[Plain-text document sources]
# # #
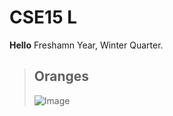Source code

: # CSE15 L

**Hello** Freshamn Year, Winter Quarter.
> ## Oranges 
> ![Image](https://cdn.mos.cms.futurecdn.net/UaBq5LGpJQd3DDo6ve2dFW-1200-80.jpg)

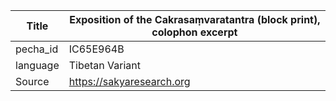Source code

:|Title | Exposition of the Cakrasaṃvaratantra (block print), colophon excerpt 
| --- | --- 
|pecha_id | IC65E964B
|language | Tibetan Variant
|Source | https://sakyaresearch.org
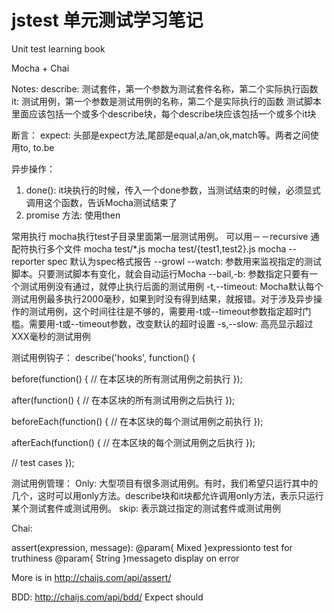 # jstest 单元测试学习笔记
Unit test learning book

Mocha + Chai

Notes:
describe: 测试套件，第一个参数为测试套件名称，第二个实际执行函数
it: 测试用例，第一个参数是测试用例的名称，第二个是实际执行的函数
测试脚本里面应该包括一个或多个describe块，每个describe块应该包括一个或多个it块

断言：
expect: 头部是expect方法,尾部是equal,a/an,ok,match等。两者之间使用to, to.be

异步操作：
1. done(): it块执行的时候，传入一个done参数，当测试结束的时候，必须显式调用这个函数，告诉Mocha测试结束了
2. promise 方法: 使用then


常用执行
mocha执行test子目录里面第一层测试用例。
可以用－－recursive
通配符执行多个文件
mocha test/*.js
mocha test/{test1,test2}.js
mocha --reporter spec 默认为spec格式报告
--growl
--watch: 参数用来监视指定的测试脚本。只要测试脚本有变化，就会自动运行Mocha
--bail,-b: 参数指定只要有一个测试用例没有通过，就停止执行后面的测试用例
-t,--timeout: Mocha默认每个测试用例最多执行2000毫秒，如果到时没有得到结果，就报错。对于涉及异步操作的测试用例，这个时间往往是不够的，需要用-t或--timeout参数指定超时门槛。需要用-t或--timeout参数，改变默认的超时设置
-s,--slow: 高亮显示超过XXX毫秒的测试用例

测试用例钩子：
describe('hooks', function() {

  before(function() {
    // 在本区块的所有测试用例之前执行
  });

  after(function() {
    // 在本区块的所有测试用例之后执行
  });

  beforeEach(function() {
    // 在本区块的每个测试用例之前执行
  });

  afterEach(function() {
    // 在本区块的每个测试用例之后执行
  });

  // test cases
});

测试用例管理：
Only: 大型项目有很多测试用例。有时，我们希望只运行其中的几个，这时可以用only方法。describe块和it块都允许调用only方法，表示只运行某个测试套件或测试用例。
skip: 表示跳过指定的测试套件或测试用例


Chai:

assert(expression, message):
@param{ Mixed }expressionto test for truthiness
@param{ String }messageto display on error

More is in http://chaijs.com/api/assert/

BDD: http://chaijs.com/api/bdd/
Expect
should


















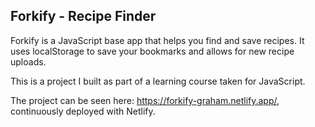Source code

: <h2>Forkify - Recipe Finder</h2>

<p>
    Forkify is a JavaScript base app that helps you find and save recipes. It uses localStorage to save your bookmarks and allows for new recipe uploads.
</p>
<p>
    This is a project I built as part of a learning course taken for JavaScript.
</p>
<P>
    The project can be seen here: <a href="https://forkify-graham.netlify.app/" target="_blank">https://forkify-graham.netlify.app/</a>, continuously deployed with Netlify.
</P>
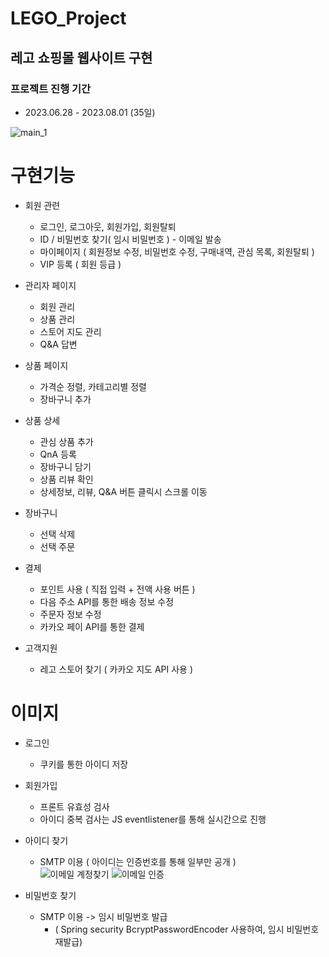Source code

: # LEGO_Project
## 레고 쇼핑몰 웹사이트 구현

### 프로젝트 진행 기간
+ 2023.06.28 - 2023.08.01 (35일)

![main_1](https://github.com/HanaKong/LEGO_Project/assets/130046750/2bc1e88f-2bc3-4356-ac0a-b5b94079d362)

# 구현기능

- 회원 관련
  - 로그인, 로그아웃, 회원가입, 회원탈퇴
  - ID / 비밀번호 찾기( 임시 비밀번호 ) - 이메일 발송
  - 마이페이지 ( 회원정보 수정, 비밀번호 수정, 구매내역, 관심 목록, 회원탈퇴 )
  - VIP 등록 ( 회원 등급 )

- 관리자 페이지
  - 회원 관리
  - 상품 관리
  - 스토어 지도 관리
  - Q&A 답변
 
- 상품 페이지
  - 가격순 정렬, 카테고리별 정렬
  - 장바구니 추가
 
- 상품 상세
  - 관심 상품 추가
  - QnA 등록
  - 장바구니 담기
  - 상품 리뷰 확인
  - 상세정보, 리뷰, Q&A 버튼 클릭시 스크롤 이동

- 장바구니
  - 선택 삭제
  - 선택 주문

- 결제
  - 포인트 사용 ( 직접 입력 + 전액 사용 버튼 )
  - 다음 주소 API를 통한 배송 정보 수정
  - 주문자 정보 수정
  - 카카오 페이 API를 통한 결제
 
- 고객지원
  - 레고 스토어 찾기 ( 카카오 지도 API 사용 )
 

# 이미지

- 로그인
  - 쿠키를 통한 아이디 저장
 
- 회원가입
  - 프론트 유효성 검사
  - 아이디 중복 검사는 JS eventlistener를 통해 실시간으로 진행

- 아이디 찾기
  - SMTP 이용 ( 아이디는 인증번호를 통해 일부만 공개 )<br/>
  ![이메일 계정찾기](https://github.com/HanaKong/LEGO_Project/assets/130046750/c517191a-0866-4510-a040-20c1b0af7208)  ![이메일 인증](https://github.com/HanaKong/LEGO_Project/assets/130046750/6e2d6089-bfc0-42b9-b5eb-2922cfe37bf9)

- 비밀번호 찾기
  - SMTP 이용 -> 임시 비밀번호 발급
    -  ( Spring security BcryptPasswordEncoder 사용하여, 임시 비밀번호 재발급)
    
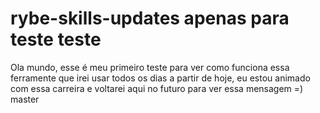rybe-skills-updates
apenas para teste
teste
=======
Ola mundo, esse é meu primeiro teste para ver como funciona essa ferramente que irei usar todos os dias a partir de hoje, eu estou animado com essa carreira e voltarei aqui no futuro para ver essa mensagem =)
master
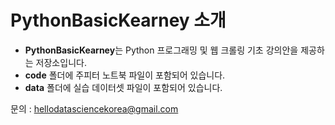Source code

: # PythonBasicKearney 소개

- **PythonBasicKearney**는 Python 프로그래밍 및 웹 크롤링 기초 강의안을 제공하는 저장소입니다.
- **code** 폴더에 주피터 노트북 파일이 포함되어 있습니다.
- **data** 폴더에 실습 데이터셋 파일이 포함되어 있습니다.

문의 : hellodatasciencekorea@gmail.com
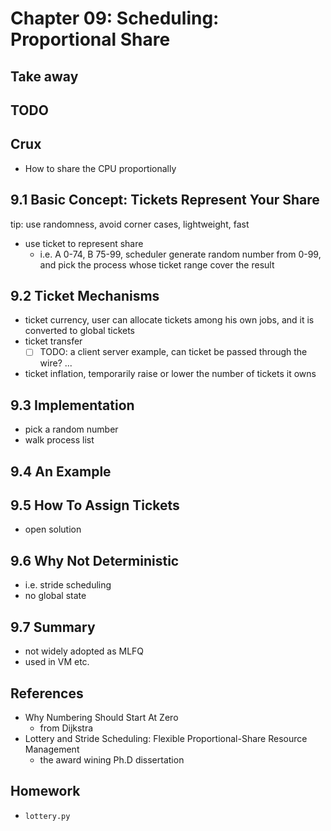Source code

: # Chapter 09: Scheduling: Proportional Share

## Take away

## TODO

## Crux

- How to share the CPU proportionally

## 9.1 Basic Concept: Tickets Represent Your Share

tip: use randomness, avoid corner cases, lightweight, fast

- use ticket to represent share
  - i.e. A 0-74, B 75-99, scheduler generate random number from 0-99, and pick the process whose ticket range cover the result

## 9.2 Ticket Mechanisms

- ticket currency, user can allocate tickets among his own jobs, and it is converted to global tickets
- ticket transfer
  - [ ] TODO: a client server example, can ticket be passed through the wire? ...
- ticket inflation, temporarily raise or lower the number of tickets it owns

## 9.3 Implementation

- pick a random number
- walk process list

## 9.4 An Example

## 9.5 How To Assign Tickets

- open solution

## 9.6 Why Not Deterministic

- i.e. stride scheduling
- no global state

## 9.7 Summary

- not widely adopted as MLFQ
- used in VM etc.

## References

- Why Numbering Should Start At Zero
  - from Dijkstra
- Lottery and Stride Scheduling: Flexible Proportional-Share Resource Management
  - the award wining Ph.D dissertation

## Homework

- `lottery.py`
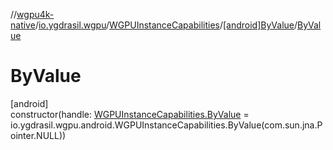 //[wgpu4k-native](../../../../index.md)/[io.ygdrasil.wgpu](../../index.md)/[WGPUInstanceCapabilities](../index.md)/[[android]ByValue](index.md)/[ByValue](-by-value.md)

# ByValue

[android]\
constructor(handle: [WGPUInstanceCapabilities.ByValue](../../../io.ygdrasil.wgpu.android/-w-g-p-u-instance-capabilities/-by-value/index.md) = io.ygdrasil.wgpu.android.WGPUInstanceCapabilities.ByValue(com.sun.jna.Pointer.NULL))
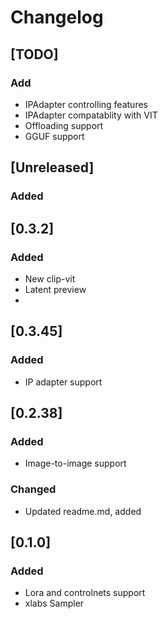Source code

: # Changelog

## [TODO]

### Add

- IPAdapter controlling features
- IPAdapter compatablity with VIT
- Offloading support
- GGUF support

## [Unreleased]

### Added


## [0.3.2]

### Added
- New clip-vit
- Latent preview
- 
## [0.3.45]

### Added

- IP adapter support


## [0.2.38]

### Added

- Image-to-image support

### Changed

- Updated readme.md, added

## [0.1.0]

### Added

- Lora and controlnets support
- xlabs Sampler
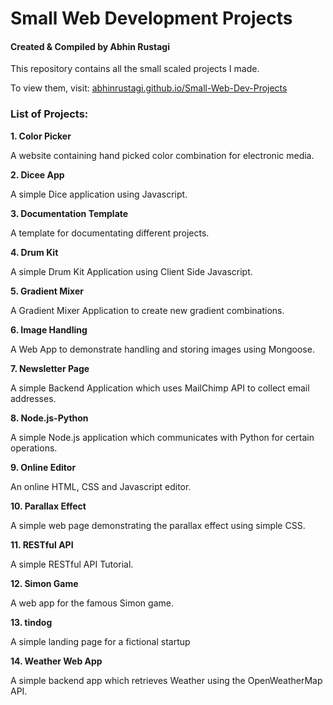 # Small Web Development Projects

#### Created & Compiled by Abhin Rustagi

This repository contains all the small scaled projects I made.

To view them, visit: [abhinrustagi.github.io/Small-Web-Dev-Projects](https://abhinrustagi.github.io/Small-Web-Dev-Projects)

### List of Projects:
**1. Color Picker**

A website containing hand picked color combination for electronic media.

**2. Dicee App**

A simple Dice application using Javascript.

**3. Documentation Template**

A template for documentating different projects.

**4. Drum Kit**

A simple Drum Kit Application using Client Side Javascript.

**5. Gradient Mixer**

A Gradient Mixer Application to create new gradient combinations.

**6. Image Handling**

A Web App to demonstrate handling and storing images using Mongoose.

**7. Newsletter Page**

A simple Backend Application which uses MailChimp API to collect email addresses.

**8. Node.js-Python**

A simple Node.js application which communicates with Python for certain operations.

**9. Online Editor**

An online HTML, CSS and Javascript editor.

**10. Parallax Effect**

A simple web page demonstrating the parallax effect using simple CSS.

**11. RESTful API**

A simple RESTful API Tutorial.

**12. Simon Game**

A web app for the famous Simon game.

**13. tindog**

A simple landing page for a fictional startup

**14. Weather Web App**

A simple backend app which retrieves Weather using the OpenWeatherMap API.
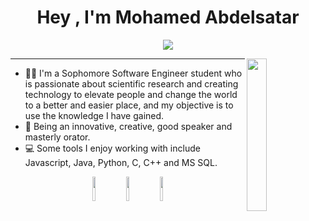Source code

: <h1 align="center"> Hey , I'm Mohamed Abdelsatar </h1>

<p align="center">
    <a href="https://www.linkedin.com/in/mohamedabdelsatar"><img src="https://img.shields.io/badge/linkedin-%230177B5?style=flat&logo=linkedin&logoColor=white"/></a>
</p>
  <img src="https://github.com/mohamedabusrea/mohamedabusrea/blob/master/profile-img.png" align="right" width="25%"/>
<hr>

- 👨‍💻 I'm a Sophomore Software Engineer student who is passionate about scientific research and creating technology to elevate people and change the world to a better and easier place, and my objective is to use the knowledge I have gained.
- 🎤 Being an innovative, creative, good speaker and masterly orator. 
- 💻 Some tools I enjoy working with include Javascript, Java, Python, C, C++ and MS SQL.
<div align="center"
<code><img width="10%" src="https://www.vectorlogo.zone/logos/javascript/javascript-ar21.svg"></code>
<code><img width="10%" src="https://www.vectorlogo.zone/logos/java/java-ar21.svg"></code>
<code><img width="10%" src="https://www.vectorlogo.zone/logos/python/python-ar21.svg"></code>
</div>
<br><br>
# # #
WORK INSTRUCTION:
Retype the entries from the line containing "print), colophon excerpt" up to and including the line containing "Mocha + Chai", reproducing every character faithfully. Leave out the pictures.

EXERCISE OUTPUT:
:|Title | Exposition of the Cakrasaṃvaratantra (block print), colophon excerpt 
| --- | --- 
|pecha_id | IC65E964B
|language | Tibetan Variant
|Source | https://sakyaresearch.org
 # jstest 单元测试学习笔记
Unit test learning book

Mocha + Chai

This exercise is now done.